▶ _Instruction_: Write out, unaltered, each line from the top of the records below down to the line where "Фото со страницы Дмитрия Малыха" appears, that line included.
# # # #
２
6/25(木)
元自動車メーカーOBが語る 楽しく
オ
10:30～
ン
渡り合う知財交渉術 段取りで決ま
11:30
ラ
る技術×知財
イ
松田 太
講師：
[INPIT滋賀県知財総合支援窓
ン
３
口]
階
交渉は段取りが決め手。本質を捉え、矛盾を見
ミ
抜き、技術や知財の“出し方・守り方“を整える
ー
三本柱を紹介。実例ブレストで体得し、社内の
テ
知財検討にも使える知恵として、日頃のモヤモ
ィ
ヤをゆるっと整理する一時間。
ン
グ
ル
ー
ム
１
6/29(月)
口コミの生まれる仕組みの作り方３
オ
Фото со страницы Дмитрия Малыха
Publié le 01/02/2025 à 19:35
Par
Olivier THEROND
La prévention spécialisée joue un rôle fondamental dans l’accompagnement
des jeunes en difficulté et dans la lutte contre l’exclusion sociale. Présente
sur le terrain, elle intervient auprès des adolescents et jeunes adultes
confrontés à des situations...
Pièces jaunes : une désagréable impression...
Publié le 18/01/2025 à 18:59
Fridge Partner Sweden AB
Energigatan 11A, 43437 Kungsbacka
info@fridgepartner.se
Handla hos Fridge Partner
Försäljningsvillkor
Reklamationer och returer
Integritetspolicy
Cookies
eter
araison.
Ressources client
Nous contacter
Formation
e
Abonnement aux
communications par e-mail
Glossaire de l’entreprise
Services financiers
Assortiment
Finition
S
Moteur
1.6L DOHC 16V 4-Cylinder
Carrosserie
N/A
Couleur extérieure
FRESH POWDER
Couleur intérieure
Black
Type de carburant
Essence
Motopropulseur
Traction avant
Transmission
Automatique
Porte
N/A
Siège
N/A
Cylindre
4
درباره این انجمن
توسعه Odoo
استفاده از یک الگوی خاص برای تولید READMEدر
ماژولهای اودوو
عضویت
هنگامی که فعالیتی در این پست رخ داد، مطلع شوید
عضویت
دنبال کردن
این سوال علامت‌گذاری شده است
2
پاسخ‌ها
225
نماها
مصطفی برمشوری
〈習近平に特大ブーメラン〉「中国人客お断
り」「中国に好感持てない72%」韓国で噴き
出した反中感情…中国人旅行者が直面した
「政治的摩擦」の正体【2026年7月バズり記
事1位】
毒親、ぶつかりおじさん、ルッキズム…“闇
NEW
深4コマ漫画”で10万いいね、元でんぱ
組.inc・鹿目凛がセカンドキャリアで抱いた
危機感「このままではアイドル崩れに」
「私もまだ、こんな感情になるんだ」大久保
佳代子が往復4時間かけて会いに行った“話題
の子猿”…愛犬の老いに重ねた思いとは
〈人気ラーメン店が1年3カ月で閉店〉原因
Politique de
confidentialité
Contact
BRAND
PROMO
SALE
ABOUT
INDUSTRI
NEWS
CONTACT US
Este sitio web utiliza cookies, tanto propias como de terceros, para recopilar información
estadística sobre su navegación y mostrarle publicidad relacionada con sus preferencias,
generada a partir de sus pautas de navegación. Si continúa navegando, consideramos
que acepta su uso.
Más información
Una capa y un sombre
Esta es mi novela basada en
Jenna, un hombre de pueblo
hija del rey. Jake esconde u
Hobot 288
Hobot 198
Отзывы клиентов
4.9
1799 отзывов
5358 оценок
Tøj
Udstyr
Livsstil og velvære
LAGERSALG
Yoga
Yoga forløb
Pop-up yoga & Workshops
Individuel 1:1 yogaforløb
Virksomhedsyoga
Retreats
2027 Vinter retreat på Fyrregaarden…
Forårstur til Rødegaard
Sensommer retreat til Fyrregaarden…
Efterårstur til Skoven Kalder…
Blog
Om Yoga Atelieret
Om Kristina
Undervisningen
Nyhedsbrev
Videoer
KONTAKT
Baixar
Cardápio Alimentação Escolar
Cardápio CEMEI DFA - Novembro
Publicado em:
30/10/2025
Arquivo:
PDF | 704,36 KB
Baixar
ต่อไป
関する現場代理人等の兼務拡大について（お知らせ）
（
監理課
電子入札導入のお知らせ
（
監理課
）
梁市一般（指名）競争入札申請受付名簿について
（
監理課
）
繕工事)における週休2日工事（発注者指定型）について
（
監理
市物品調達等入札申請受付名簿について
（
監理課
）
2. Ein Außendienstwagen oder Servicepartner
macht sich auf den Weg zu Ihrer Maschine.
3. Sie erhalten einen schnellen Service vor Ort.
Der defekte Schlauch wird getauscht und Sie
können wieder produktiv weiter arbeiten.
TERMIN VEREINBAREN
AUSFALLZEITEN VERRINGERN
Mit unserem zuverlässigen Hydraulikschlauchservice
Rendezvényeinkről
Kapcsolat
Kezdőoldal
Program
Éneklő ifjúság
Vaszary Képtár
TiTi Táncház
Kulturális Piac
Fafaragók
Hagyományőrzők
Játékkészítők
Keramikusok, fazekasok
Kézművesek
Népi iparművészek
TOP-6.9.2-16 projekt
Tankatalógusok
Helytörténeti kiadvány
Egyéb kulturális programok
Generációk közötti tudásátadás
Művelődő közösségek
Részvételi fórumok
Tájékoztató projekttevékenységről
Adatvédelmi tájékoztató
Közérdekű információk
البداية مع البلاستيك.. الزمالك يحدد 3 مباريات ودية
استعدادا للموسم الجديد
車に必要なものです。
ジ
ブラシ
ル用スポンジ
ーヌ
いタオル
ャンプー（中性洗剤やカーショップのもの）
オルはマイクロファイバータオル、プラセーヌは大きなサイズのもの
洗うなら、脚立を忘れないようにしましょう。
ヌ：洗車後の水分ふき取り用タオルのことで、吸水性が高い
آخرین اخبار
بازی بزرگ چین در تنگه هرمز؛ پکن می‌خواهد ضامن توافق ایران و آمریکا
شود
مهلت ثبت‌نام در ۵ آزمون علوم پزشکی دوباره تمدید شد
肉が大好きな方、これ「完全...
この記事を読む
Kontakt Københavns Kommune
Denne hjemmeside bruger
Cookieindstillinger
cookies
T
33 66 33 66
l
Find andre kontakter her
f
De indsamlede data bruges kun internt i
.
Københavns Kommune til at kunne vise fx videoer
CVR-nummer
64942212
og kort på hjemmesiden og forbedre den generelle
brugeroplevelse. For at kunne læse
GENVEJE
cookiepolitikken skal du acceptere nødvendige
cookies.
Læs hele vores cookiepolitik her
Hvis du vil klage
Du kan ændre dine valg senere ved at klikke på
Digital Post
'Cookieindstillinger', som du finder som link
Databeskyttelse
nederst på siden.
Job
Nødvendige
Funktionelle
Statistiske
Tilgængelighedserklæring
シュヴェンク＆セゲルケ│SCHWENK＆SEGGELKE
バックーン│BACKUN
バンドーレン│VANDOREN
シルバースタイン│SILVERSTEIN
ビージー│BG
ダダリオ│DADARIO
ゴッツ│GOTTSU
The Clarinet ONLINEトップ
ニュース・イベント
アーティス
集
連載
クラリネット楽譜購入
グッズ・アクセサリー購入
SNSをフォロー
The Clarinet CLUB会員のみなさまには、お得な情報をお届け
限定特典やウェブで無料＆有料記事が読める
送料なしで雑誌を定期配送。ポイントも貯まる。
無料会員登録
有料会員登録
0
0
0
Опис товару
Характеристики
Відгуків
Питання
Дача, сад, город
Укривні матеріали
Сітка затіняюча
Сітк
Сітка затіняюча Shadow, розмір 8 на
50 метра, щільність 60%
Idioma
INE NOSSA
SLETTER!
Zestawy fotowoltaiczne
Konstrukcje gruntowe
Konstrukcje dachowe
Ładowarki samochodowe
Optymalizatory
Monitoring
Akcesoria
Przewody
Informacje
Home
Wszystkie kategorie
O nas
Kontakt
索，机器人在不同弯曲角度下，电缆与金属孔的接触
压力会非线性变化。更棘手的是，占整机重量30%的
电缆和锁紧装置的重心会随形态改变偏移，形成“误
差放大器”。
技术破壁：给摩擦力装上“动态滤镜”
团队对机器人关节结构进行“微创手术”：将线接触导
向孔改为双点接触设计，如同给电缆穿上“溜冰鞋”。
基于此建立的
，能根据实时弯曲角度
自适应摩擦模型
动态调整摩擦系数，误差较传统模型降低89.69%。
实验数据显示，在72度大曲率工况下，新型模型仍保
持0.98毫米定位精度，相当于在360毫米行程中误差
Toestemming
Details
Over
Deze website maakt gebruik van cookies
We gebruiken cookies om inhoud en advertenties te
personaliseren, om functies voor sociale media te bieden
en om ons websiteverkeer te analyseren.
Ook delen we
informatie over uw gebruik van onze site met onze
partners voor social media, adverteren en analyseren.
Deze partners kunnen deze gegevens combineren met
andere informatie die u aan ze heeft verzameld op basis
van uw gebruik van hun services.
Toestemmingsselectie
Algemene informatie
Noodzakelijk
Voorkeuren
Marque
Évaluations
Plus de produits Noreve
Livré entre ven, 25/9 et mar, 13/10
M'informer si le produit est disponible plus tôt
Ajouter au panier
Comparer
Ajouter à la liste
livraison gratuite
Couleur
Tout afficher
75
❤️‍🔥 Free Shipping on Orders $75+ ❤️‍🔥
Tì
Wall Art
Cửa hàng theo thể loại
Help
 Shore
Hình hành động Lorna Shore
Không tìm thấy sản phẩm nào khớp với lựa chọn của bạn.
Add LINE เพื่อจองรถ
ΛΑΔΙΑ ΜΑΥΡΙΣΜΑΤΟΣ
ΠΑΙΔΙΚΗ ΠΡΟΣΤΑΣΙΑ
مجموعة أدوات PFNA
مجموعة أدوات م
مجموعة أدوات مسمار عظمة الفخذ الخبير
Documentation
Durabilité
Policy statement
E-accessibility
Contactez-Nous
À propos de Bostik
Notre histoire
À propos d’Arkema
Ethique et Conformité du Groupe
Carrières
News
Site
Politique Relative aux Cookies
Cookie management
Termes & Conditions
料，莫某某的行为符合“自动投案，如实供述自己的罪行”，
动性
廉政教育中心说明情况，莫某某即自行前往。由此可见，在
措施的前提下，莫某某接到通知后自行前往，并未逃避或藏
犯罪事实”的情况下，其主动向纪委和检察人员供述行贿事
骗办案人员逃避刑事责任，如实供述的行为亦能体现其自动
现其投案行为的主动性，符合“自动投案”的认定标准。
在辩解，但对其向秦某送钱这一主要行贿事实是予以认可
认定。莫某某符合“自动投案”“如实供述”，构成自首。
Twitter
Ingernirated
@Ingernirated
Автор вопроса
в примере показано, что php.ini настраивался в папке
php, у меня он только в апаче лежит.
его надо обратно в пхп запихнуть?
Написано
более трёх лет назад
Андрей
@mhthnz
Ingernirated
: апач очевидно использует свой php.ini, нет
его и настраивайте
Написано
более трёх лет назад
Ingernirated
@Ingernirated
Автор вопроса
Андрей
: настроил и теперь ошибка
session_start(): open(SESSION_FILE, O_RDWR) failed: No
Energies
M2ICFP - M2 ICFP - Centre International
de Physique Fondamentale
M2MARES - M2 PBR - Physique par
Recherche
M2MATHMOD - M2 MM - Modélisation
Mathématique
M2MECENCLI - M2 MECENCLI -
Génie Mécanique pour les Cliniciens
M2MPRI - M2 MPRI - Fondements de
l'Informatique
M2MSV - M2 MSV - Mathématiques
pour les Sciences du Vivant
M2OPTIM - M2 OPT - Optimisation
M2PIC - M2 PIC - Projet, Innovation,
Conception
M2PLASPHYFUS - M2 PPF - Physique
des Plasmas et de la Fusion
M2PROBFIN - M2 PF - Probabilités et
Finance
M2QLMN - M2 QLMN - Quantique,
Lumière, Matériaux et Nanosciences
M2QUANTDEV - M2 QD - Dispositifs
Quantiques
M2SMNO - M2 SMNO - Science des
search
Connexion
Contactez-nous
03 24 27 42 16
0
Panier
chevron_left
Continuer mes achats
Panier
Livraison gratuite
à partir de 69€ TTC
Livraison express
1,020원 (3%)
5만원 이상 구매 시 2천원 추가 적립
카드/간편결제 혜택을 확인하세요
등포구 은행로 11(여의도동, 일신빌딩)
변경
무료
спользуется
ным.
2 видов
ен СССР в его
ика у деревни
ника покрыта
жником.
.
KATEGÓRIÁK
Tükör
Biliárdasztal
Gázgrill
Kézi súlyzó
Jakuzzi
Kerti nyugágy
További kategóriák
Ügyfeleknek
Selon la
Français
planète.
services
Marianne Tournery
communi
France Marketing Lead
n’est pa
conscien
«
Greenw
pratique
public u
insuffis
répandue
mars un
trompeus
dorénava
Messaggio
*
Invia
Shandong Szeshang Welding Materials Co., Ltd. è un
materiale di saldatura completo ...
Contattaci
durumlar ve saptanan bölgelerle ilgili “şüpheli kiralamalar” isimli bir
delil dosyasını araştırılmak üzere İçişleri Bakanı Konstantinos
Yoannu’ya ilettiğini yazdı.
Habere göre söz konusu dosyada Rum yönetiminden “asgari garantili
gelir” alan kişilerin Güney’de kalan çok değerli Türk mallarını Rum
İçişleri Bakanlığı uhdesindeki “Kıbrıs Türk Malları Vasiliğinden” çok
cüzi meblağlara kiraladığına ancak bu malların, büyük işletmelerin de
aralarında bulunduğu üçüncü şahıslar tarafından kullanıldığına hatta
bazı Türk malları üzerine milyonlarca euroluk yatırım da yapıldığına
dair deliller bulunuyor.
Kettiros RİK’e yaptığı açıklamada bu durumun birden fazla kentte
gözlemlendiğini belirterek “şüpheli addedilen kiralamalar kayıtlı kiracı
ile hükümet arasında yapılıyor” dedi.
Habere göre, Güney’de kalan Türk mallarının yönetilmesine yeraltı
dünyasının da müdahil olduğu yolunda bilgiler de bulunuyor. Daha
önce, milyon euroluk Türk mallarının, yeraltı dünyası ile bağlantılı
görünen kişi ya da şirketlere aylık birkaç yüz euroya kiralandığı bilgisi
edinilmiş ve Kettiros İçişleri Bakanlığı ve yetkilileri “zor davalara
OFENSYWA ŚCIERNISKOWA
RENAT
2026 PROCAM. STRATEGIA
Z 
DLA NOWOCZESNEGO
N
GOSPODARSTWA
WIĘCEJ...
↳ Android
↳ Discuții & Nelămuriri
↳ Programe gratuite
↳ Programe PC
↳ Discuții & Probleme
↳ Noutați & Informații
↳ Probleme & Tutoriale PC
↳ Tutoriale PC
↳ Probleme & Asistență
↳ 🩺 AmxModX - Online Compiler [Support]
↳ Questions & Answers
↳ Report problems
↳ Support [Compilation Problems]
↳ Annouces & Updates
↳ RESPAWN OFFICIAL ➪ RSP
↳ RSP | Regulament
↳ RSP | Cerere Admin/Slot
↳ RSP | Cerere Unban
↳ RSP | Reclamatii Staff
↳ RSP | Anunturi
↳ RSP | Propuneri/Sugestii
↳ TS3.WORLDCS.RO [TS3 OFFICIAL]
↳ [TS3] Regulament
# # # #
▶ _Written reply_:
２
6/25(木)
元自動車メーカーOBが語る 楽しく
オ
10:30～
ン
渡り合う知財交渉術 段取りで決ま
11:30
ラ
る技術×知財
イ
松田 太
講師：
[INPIT滋賀県知財総合支援窓
ン
３
口]
階
交渉は段取りが決め手。本質を捉え、矛盾を見
ミ
抜き、技術や知財の“出し方・守り方“を整える
ー
三本柱を紹介。実例ブレストで体得し、社内の
テ
知財検討にも使える知恵として、日頃のモヤモ
ィ
ヤをゆるっと整理する一時間。
ン
グ
ル
ー
ム
１
6/29(月)
口コミの生まれる仕組みの作り方３
オ
Фото со страницы Дмитрия Малыха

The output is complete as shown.